The Gutenberg Bible is the first book printed in Europe using movable type. In 2001 it was included by UNESCO among the Memories of the World, the heritage of documents that humanity has inherited from the past.
Understanding where some of the technologies that we take for granted today came from always holds surprises. The stories of the inventions that have changed human society are full of curious and complex events, accidental discoveries, rivalries, failures: a stratification of anecdotes and characters that deserve to be rediscovered.
Without a doubt, printing is one of the inventions that has contributed most to shaping human cultures and the world today. Making an immense amount of knowledge available to an ever-widening public has, in fact, given a considerable boost to human evolution.
It is known that the invention of printing is to be attributed to the German Johannes Gutenberg, goldsmith and printer from Mainz, who developed it between 1445 and 1450. Before him in China, between the 8th and 10th century, a printing system based on engraved wooden tablets had been invented. However, xylography, as we call this printing method today, was still unknown in Europe. Hence the undisputed attribution of the paternity of movable type printing to Gutenberg; hence also the beginning of what Marshal McLuhan called in 1962 the "Gutenberg Galaxy", the fundamental premise of what McLuhan called the "Global Village".

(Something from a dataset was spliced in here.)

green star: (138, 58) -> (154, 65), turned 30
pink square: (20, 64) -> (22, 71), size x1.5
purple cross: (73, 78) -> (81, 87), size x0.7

How does movable type printing work?
Gutenberg began testing his printing press around 1450. The movable type system he developed allowed him to compose texts and print them on pages of paper made of hemp fiber. Thus were born small experimental books, such as the Latin grammar of Donato.
The workmanship was all manual. In order to compose each line of text, it was necessary to select the characters one by one(forged in soft and meltable metal and obtained in relief from a matrix) and position them in a form placed on the plane of the press. Once the lines of a page had been composed, the form was inked using brushes made of horsehair. At that point the page of moistened paper was positioned, which a wooden board moved by a wooden screw (press) pressed against the form with the characters. It seems that in the printing house of Gutenberg there were more presses, and that there worked even a score of workers.
The "Forty-two-line Bible": Gutenberg's immortal effort
The Gutenberg Bible (or "Forty-Two Line Bible") is actually the first book printed in Europe using movable type. Only in 2001 was it included by UNESCO among the Memories of the World. It was printed in Mainz starting from February 23, 1453 and consists of two folio volumes of 322 and 319 sheets (for a total of 1,282 pages) and reproduces the text of the Vulgate, the Latin Bible translated by St. Jerome in the fifth century. For it, Gutenberg designed fonts that imitated the Gothic script, the most widely used in Germany at the time. Forty copies were printed on parchment and 140 on Italian hemp paper. The work went on for three years.
Troubled years to give us a heritage of humanity
Despite being considered today one of the greatest inventors in history, Gutenberg had several financial troubles, even ending up in poverty. This is because at that time, since there were no patent protections, any new technology could be copied and improved by anyone. Johannes Gutenberg was recognized for his merits only a few years before his death, when the archbishop of Nassau welcomed him to his court and paid him a decent salary.
The Gutenberg Bible is one of the most valuable books in the world. The value of a complete copy is around 10 million dollars, but there are only 22 intact copies. Of the 49 copies currently in the possession of European and U.S. institutions, only two are in Italy, more precisely in Vatican territory. The Vatican Library in fact owns a copy in parchment and a copy in paper, but both are incomplete.